**Problem to work on:** The required output is the exact run of lines below that opens at the line with "X189980000Y-127440000D03*" and closes at the line with "X101480000Y-103477500D03*".

(Hardware design source files)
○ ○ ○

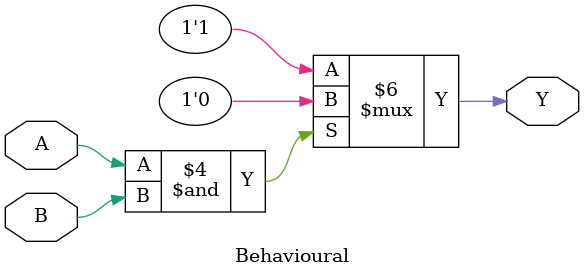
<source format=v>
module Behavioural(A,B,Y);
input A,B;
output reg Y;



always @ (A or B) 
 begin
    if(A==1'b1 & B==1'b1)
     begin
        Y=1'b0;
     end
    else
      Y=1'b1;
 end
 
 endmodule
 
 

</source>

○ ○ ○

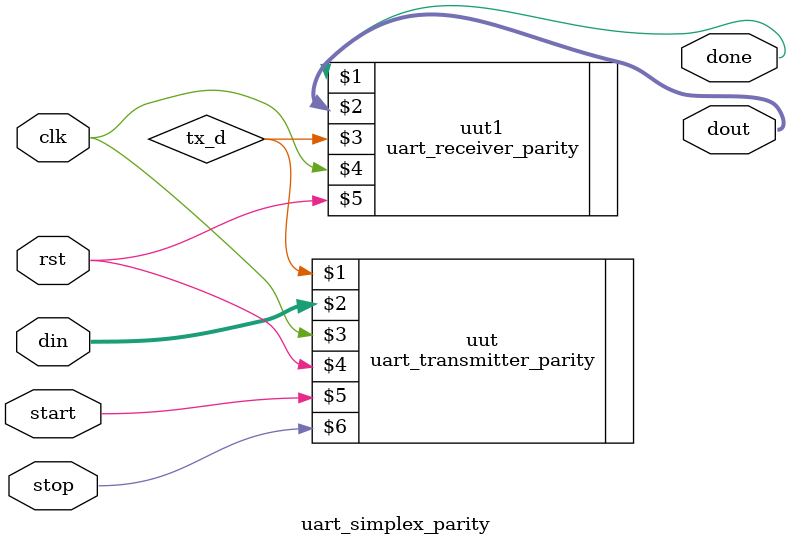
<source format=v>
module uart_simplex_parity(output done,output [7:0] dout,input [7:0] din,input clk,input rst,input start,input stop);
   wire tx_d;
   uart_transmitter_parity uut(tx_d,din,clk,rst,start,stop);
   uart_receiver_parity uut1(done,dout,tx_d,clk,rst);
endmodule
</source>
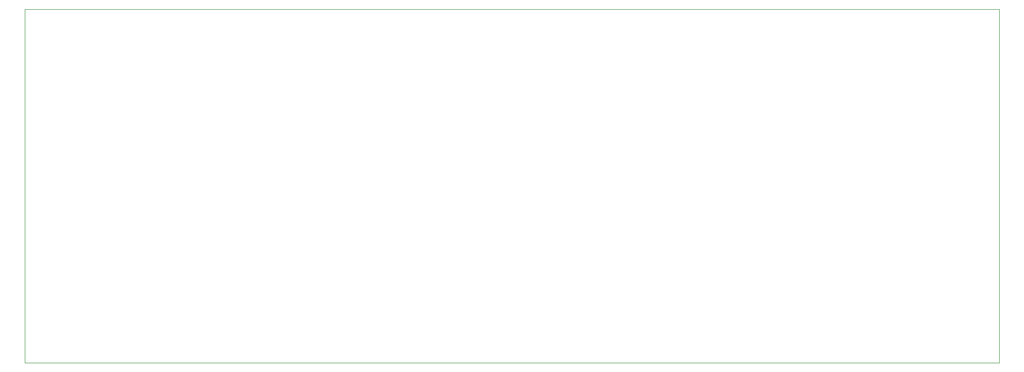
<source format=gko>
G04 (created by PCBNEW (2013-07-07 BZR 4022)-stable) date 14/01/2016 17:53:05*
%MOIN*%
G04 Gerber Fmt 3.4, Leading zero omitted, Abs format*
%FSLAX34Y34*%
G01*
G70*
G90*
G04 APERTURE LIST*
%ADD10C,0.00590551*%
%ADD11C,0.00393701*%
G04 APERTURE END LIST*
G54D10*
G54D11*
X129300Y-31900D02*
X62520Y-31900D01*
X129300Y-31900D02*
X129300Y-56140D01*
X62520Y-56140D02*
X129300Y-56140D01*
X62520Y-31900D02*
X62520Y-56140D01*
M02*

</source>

○ ○ ○

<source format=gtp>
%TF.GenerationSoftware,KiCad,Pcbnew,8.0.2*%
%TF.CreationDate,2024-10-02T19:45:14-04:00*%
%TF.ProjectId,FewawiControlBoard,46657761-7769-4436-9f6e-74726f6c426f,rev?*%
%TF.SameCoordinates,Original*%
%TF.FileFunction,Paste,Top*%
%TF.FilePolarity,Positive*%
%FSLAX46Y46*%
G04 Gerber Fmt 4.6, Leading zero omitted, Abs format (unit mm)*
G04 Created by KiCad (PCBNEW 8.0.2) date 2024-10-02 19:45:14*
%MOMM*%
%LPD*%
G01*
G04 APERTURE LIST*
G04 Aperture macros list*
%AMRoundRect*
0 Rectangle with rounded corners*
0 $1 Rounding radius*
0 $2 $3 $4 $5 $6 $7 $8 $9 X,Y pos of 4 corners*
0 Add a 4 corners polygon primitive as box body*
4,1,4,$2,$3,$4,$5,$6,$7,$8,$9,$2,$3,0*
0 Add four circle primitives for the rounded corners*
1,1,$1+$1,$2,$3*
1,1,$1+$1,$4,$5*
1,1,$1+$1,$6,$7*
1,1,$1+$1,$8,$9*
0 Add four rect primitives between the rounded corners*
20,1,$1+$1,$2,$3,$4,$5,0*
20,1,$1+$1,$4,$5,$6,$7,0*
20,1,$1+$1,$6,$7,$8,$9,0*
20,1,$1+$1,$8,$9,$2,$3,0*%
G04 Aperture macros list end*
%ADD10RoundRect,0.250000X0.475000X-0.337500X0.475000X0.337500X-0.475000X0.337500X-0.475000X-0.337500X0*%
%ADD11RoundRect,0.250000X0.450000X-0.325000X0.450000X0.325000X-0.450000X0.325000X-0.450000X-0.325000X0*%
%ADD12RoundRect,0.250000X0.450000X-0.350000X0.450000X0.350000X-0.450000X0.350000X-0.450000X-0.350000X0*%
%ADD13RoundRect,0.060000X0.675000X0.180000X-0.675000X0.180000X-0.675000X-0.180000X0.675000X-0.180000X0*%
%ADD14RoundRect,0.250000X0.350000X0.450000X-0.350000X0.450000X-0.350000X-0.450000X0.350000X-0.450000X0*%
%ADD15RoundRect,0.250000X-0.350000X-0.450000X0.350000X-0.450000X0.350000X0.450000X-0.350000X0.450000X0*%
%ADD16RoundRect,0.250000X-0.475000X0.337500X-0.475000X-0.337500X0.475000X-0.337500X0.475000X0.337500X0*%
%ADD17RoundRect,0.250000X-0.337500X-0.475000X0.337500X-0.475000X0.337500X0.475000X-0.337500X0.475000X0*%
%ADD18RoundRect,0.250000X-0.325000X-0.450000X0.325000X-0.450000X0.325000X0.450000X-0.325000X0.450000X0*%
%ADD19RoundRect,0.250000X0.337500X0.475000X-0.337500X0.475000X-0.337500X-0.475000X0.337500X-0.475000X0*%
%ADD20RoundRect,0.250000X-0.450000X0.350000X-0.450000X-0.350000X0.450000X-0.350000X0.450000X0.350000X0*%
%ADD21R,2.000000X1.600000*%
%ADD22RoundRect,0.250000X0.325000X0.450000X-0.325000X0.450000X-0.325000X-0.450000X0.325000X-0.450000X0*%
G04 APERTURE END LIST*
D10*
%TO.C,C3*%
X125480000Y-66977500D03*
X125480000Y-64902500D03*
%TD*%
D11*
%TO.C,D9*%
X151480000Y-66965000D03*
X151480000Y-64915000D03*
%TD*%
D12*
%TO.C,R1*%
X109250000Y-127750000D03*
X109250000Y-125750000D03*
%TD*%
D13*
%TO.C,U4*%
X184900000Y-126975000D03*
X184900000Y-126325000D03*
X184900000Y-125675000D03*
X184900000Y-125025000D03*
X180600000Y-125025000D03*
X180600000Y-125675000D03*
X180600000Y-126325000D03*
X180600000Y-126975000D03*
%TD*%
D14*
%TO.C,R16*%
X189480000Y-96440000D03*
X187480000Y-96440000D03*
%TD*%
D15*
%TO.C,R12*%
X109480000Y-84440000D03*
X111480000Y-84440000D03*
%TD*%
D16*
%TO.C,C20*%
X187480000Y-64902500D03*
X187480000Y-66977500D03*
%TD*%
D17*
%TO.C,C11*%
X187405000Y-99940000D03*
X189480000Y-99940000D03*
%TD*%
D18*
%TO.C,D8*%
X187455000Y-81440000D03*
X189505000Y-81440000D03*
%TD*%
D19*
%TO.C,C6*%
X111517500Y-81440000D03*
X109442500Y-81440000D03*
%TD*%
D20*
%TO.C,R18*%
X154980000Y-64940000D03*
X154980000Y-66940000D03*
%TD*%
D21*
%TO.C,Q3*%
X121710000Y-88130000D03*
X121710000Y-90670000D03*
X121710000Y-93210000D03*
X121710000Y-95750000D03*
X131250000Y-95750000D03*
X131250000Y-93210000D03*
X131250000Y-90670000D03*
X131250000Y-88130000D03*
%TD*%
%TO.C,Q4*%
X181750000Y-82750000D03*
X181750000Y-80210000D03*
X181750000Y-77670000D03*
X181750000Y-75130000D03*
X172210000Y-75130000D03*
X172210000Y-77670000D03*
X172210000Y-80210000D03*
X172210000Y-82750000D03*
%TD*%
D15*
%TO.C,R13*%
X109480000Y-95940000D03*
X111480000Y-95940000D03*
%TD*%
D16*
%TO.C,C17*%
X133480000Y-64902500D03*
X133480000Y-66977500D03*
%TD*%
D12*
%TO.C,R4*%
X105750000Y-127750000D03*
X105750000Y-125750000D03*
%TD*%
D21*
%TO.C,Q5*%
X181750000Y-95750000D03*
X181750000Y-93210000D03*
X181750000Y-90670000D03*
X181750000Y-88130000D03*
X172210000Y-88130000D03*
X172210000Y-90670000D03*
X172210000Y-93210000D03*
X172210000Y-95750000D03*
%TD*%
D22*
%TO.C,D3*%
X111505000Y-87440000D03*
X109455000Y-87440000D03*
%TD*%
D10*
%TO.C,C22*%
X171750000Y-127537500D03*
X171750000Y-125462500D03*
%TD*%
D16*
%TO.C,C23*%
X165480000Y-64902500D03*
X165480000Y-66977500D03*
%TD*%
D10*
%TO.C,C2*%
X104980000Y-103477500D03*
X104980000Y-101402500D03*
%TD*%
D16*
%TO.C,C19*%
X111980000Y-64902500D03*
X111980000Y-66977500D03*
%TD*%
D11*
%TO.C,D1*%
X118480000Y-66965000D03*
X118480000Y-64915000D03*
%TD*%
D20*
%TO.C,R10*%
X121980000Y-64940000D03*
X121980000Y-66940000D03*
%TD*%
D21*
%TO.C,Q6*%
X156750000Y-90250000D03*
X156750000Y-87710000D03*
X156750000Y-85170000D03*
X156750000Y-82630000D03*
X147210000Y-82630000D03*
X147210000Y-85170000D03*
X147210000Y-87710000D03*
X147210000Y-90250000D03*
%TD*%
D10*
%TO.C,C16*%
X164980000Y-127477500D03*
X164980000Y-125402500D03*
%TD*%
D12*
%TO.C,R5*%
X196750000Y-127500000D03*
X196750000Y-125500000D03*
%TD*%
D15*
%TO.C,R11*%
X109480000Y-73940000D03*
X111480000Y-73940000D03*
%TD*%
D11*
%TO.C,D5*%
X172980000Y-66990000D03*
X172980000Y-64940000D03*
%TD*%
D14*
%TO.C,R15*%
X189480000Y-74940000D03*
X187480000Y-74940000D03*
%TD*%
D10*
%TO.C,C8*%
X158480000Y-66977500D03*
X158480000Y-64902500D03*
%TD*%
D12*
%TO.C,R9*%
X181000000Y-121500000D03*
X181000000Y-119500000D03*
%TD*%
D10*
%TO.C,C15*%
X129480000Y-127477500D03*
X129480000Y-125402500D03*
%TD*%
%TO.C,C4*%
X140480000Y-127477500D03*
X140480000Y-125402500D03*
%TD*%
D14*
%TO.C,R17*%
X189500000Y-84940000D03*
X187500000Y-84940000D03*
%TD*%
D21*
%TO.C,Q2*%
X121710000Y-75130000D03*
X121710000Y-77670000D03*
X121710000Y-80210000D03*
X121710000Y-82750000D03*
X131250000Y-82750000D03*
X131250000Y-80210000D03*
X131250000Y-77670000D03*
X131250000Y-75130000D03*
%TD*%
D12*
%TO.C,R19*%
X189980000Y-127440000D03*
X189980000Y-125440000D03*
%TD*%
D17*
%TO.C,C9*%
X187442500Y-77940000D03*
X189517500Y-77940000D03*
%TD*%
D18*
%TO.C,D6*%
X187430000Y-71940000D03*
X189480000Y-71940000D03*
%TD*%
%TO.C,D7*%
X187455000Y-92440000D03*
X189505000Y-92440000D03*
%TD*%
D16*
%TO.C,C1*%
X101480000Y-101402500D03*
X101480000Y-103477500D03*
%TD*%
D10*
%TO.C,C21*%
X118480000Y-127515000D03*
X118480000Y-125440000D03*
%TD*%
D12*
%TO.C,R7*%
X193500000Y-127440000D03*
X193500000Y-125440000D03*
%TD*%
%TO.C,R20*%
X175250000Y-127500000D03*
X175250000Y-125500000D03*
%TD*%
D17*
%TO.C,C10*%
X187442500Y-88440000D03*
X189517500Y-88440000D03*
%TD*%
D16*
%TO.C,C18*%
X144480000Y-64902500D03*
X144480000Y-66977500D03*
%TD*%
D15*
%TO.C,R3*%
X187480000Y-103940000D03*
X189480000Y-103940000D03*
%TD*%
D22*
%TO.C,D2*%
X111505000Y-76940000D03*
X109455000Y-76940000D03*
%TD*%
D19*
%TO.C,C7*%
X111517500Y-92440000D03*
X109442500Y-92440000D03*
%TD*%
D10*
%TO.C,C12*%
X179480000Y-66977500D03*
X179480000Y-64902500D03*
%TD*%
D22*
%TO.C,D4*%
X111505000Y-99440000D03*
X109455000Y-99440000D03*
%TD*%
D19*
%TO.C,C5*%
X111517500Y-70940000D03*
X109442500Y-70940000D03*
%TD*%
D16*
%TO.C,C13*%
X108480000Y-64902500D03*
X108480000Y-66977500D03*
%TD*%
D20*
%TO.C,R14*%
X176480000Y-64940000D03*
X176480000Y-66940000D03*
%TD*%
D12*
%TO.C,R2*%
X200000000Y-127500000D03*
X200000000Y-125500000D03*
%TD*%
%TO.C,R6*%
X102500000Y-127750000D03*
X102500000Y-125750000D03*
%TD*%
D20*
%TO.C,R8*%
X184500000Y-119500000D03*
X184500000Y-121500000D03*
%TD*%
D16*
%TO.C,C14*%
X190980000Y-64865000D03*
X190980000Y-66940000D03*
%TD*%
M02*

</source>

○ ○ ○

**Answer to this task:**
X189980000Y-127440000D03*
X189980000Y-125440000D03*
%TD*%
D17*
%TO.C,C9*%
X187442500Y-77940000D03*
X189517500Y-77940000D03*
%TD*%
D18*
%TO.C,D6*%
X187430000Y-71940000D03*
X189480000Y-71940000D03*
%TD*%
%TO.C,D7*%
X187455000Y-92440000D03*
X189505000Y-92440000D03*
%TD*%
D16*
%TO.C,C1*%
X101480000Y-101402500D03*
X101480000Y-103477500D03*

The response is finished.